Tolak PHK, Tenaga Honorer DLH Gelar Aksi di Depan Pemkot Bandar Lampung

Tenaga honorer menggelar aksi di Pemkot Bandar Lampung/Tuti
Tenaga honorer menggelar aksi di Pemkot Bandar Lampung/Tuti

Persatuan Pekerja Kebersihan Bandar Lampung (P2KBL) menggelar aksi di halaman Pemerintah Kota (Pemkot) Bandar Lampung. Massa aksi menolak PHK secara sepihak oleh Dinas Lingkungan Hidup (DLH).


Sebanyak 9 tenaga honorer kebersihan DLH dipecat pada 27 Juni lalu. Surat pemecatan tersebut ditandatangani oleh Penjabat Sekretaris Kota Bandar Lampung, Sukarma Wijaya. 

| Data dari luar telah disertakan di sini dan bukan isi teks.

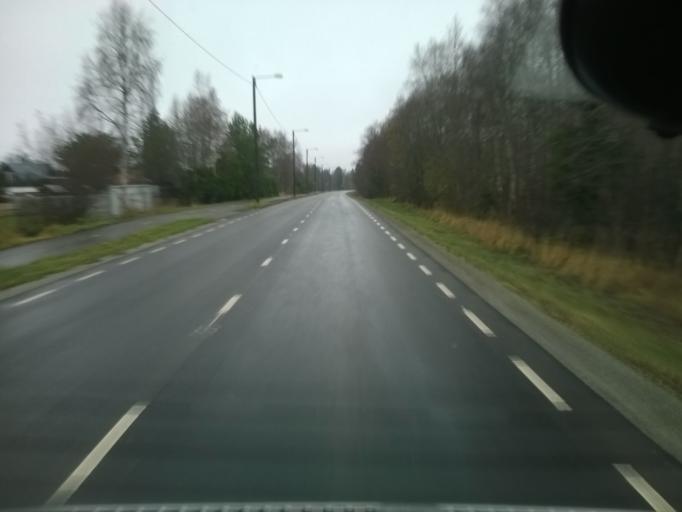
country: EE
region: Harju
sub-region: Saku vald
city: Saku
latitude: 59.2071
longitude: 24.6648
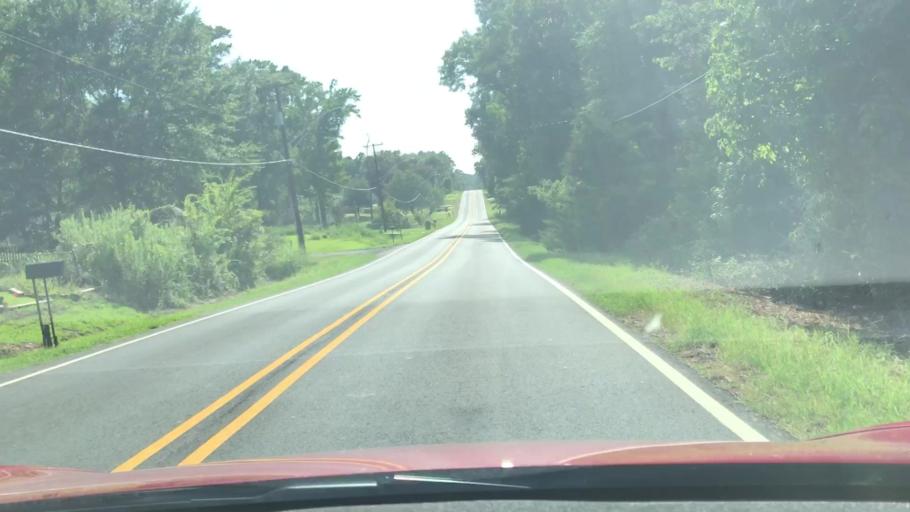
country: US
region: Louisiana
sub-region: Bossier Parish
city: Bossier City
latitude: 32.3910
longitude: -93.7560
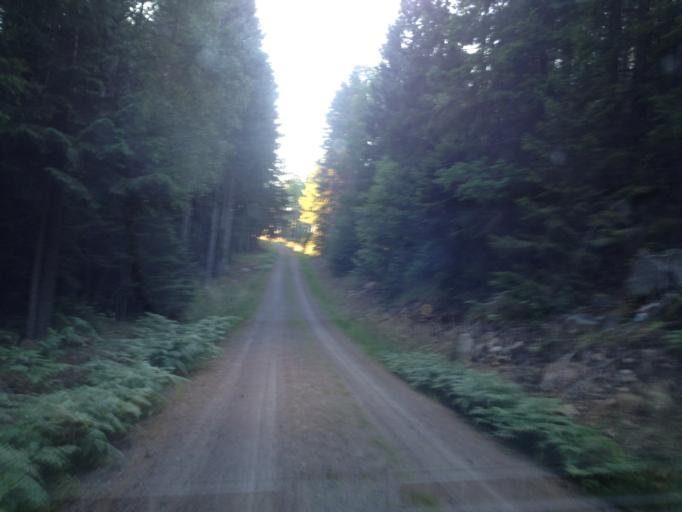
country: SE
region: Kalmar
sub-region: Vasterviks Kommun
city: Overum
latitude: 57.9983
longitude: 16.1347
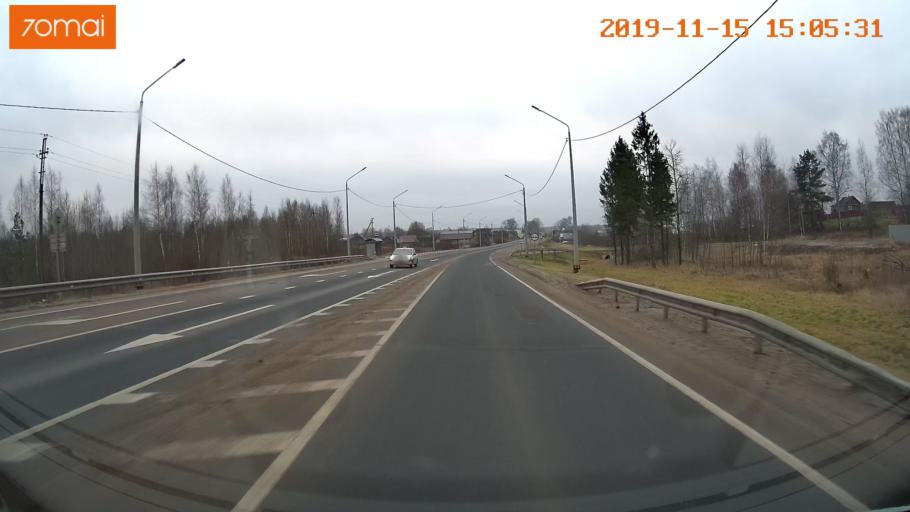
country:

Petugas sapu wilayah Tanjung Karang Pusat, Hanafi mengatakan ia dipecat tanpa alasan, bahkan pemecatan tanpa diberikan surat peringatan terlebih dulu. 

"Seharusnya secara birokrasi ada surat peringatannya. Nah ini tidak ada SP, bahkan surat pemecatan di tandatangani oleh Sekda Bandar Lampung," kata Hanafi, Kamis (14/7). 

Untuk itu, kata Hanafi, ia bersama tenaga honorer kebersihan DLH lainnya melakukan aksi untuk meminta kejelasan alasan pemecatan. 

"Saya tidak tahu, apakah ada kaitannya dengan aksi penuntut gaji yang pernah dilakukan sebelumnya," ujarnya. 

Sementara itu, Juru Bicara P2KBL, Arfan ABP mengatakan perwakilan massa aksi telah menyampaikan pengaduannya ke dinas tenaga kerja. Nantinya dinas tenaga kerja akan melakukan mediasi ke DLH.

"Kami akan mengirimkan surat secara resmi ke dinas tenaga kerja agar menjadi mediasi. Kita akan memperjuangkan hak 9 tenaga honorer yang dipecat ini," jelasnya.